October 31, 2022
October 2022 at Policy Integrity
- Policy Integrity Petition Prompts FTC Action on Hidden Fees
- New Analysis of Offshore Oil and Gas Leasing
- Impacts of West Virginia v. EPA on Climate and Regulatory Policy
- Overcoming Information Barriers in Distributed Energy Resource Deployment
- Ensuring Equitable Grid Resilience Investments
- More From This Month
In a win for consumers, the Federal Trade Commission (FTC) this month initiated a rulemaking on reigning in hidden fees, granting a petition Policy Integrity submitted in 2021. Our petition called for a new rule banning the use of “drip pricing”—a strategy used by some sellers to lure in consumers with deceptively low prices, only to reveal hidden mandatory fees on the verge of purchase. The practice is pervasive in concert and event ticket sales as well as hotel and vacation rentals, among other examples. Legal fellow Laura Figueroa provided video comments for the FTC meeting to discuss drip pricing and encourage the FTC to ban the practice. In an earlier New York Times op-ed, Max Sarinsky also discussed how the FTC can address this problematic practice.
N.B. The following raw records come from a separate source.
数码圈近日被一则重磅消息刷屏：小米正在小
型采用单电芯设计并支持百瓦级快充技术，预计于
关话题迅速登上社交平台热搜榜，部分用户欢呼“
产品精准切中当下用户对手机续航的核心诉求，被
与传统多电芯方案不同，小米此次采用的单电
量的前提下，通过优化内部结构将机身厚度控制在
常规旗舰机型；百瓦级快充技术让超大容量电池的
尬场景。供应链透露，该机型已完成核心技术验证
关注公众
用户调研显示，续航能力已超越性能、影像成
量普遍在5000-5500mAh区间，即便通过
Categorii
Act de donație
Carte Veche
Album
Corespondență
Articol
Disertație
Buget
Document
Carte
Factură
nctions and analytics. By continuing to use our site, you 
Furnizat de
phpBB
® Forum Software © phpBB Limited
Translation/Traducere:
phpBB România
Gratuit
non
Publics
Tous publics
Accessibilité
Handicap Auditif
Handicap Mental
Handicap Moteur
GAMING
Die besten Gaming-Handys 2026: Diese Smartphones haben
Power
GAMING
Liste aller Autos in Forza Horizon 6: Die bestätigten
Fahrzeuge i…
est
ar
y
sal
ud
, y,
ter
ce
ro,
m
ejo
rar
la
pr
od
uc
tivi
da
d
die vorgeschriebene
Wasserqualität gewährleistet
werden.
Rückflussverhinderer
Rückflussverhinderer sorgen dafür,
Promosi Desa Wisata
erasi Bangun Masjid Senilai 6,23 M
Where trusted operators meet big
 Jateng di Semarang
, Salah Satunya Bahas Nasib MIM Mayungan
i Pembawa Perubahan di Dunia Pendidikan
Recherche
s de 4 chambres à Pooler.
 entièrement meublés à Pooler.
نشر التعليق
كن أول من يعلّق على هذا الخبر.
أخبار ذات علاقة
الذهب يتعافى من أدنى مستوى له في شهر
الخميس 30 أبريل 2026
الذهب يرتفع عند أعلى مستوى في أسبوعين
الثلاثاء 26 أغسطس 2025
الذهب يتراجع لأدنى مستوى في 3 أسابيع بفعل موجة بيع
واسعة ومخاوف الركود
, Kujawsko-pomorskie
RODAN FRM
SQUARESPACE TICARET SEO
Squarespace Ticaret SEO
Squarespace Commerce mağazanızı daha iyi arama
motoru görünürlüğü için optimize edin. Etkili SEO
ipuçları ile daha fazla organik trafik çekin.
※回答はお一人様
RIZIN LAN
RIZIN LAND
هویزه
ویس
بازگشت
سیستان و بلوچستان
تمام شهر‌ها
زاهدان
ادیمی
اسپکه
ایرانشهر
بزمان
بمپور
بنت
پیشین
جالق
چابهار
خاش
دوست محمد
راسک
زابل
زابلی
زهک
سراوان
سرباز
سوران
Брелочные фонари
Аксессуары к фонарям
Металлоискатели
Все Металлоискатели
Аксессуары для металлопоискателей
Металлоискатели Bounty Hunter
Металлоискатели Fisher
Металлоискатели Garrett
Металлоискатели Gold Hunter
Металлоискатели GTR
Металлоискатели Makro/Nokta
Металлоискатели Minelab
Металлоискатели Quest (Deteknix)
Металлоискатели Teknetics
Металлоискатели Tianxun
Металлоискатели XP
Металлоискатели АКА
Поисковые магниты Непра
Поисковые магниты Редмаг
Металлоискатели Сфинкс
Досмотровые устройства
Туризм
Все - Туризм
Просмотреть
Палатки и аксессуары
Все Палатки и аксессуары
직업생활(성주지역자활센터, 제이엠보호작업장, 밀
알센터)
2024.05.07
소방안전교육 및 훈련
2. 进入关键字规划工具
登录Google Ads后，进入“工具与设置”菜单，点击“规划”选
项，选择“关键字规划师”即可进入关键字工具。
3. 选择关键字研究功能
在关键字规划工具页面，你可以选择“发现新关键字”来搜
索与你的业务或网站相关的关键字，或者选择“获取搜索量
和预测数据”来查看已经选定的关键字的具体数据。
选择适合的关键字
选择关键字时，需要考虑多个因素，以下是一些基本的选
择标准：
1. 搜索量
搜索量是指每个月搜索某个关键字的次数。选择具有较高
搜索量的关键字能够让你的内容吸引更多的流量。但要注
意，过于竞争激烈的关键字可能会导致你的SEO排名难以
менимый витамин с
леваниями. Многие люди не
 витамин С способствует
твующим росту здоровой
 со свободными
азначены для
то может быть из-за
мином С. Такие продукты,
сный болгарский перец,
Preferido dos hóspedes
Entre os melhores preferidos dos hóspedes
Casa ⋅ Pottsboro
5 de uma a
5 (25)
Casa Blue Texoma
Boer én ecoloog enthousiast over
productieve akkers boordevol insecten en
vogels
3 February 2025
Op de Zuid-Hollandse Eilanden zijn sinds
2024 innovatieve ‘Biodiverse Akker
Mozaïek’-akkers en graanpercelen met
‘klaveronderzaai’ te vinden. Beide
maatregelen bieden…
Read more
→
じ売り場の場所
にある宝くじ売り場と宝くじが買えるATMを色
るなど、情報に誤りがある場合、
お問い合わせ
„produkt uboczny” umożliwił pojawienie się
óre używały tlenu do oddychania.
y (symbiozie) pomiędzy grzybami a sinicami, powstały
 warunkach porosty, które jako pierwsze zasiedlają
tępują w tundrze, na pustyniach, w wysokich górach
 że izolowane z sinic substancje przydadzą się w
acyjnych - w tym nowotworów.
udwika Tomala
In July, the Bureau of Ocean Energy Management (BOEM) proposed an oil and gas leasing program for 2023–2028. Its economic analysis of the plan found that the benefits of proposed lease sales over the next five years would exceed the costs. But our comments show that BOEM’s analysis severely understates the costs of such leasing—particularly the climate costs. The comments are based on two new Policy Integrity reports: one offering original economic modeling by Minhong Xu and Peter Howard which found that the climate costs of offshore leasing alone may exceed the total benefits from that leasing, and another explaining the Department of the Interior’s legal authority to consider downstream emissions from offshore leasing. We separately submitted the former report to the Bureau of Land Management to explain the flaws in its substitution analysis for a 30-year oil extraction plan under consideration in Alaska.
After the Supreme Court handed down its decision in West Virginia v. Environmental Protection Agency (EPA) earlier this year, many speculated on what it does—and does not—mean for current and future climate and regulatory policies. Our recent comments argued that the ruling does not affect the Federal Energy Regulatory Commission’s proposed policy statements requiring consideration of climate impacts in gas pipeline approval proceedings. We explain that the "major questions doctrine" does not apply because the proposed policy statements are neither unheralded nor transformative, which West Virginia requires to trigger the doctrine.
In a piece for Power Magazine, Dena Adler concludes that West Virginia will shape, but not stop, power plant regulation. Adler and Sarinsky also explore the doctrine’s reach in an op-ed for the American Bar Association’s Administrative and Regulatory Law newsletter, explaining that the doctrine remains limited to “extraordinary” cases.
Distributed energy resources (DERs) play an important and growing role in the electricity grid and the clean energy transition, but information problems are a major – and often overlooked – barrier to effective DER deployment. Key information about distribution networks, energy consumption, and marginal emission rates is often lacking or inaccessible, impeding new deployment and effective policymaking.
A new policy brief by Burçin Ünel and Amanda Zerbe describes various policy options to overcome these information barriers. These options include legislative directives to share consumer data, requirements to publish hosting capacity maps, and creating incentives for information sharing. The brief explores these options and examines existing initiatives to overcome information barriers. The brief is based on research conducted by Sylwia Bialek, Yury Dvokin, Hafiz Anwar Ullah Khan, Jip Kim, and Burçin Ünel.
The Infrastructure Investment and Jobs Act instructs the Department of Energy (DOE) to distribute $10.5 billion in competitive grant funding to projects that enhance electric grid resilience, flexibility, and reliability. In response to DOE’s Request for Information about how to implement this program, the Grid Resilience and Innovation Partnerships (GRIP) program, we submitted comments urging the agency to clarify how it will distribute project funding and to enhance program transparency. Our comments asked DOE to clarify how it will evaluate applications and to better define what "community benefits" it hopes to achieve. We also suggested that DOE require project applicants to submit cost-benefit analyses so that the agency can better compare projects when making funding decisions. These recommendations can help ensure that grid resilience investments are distributed as equitably and effectively as possible.
More From This Month
- In a blog post for Policy Integrity Insights, Taylor Cranor and Michael Kaercher explain how tax policy will be an important vehicle for climate policy and the importance of public interest stakeholder input in this process.
- Burçin Ünel hosted a plenary session on energy justice at the US Association for Energy Economics conference.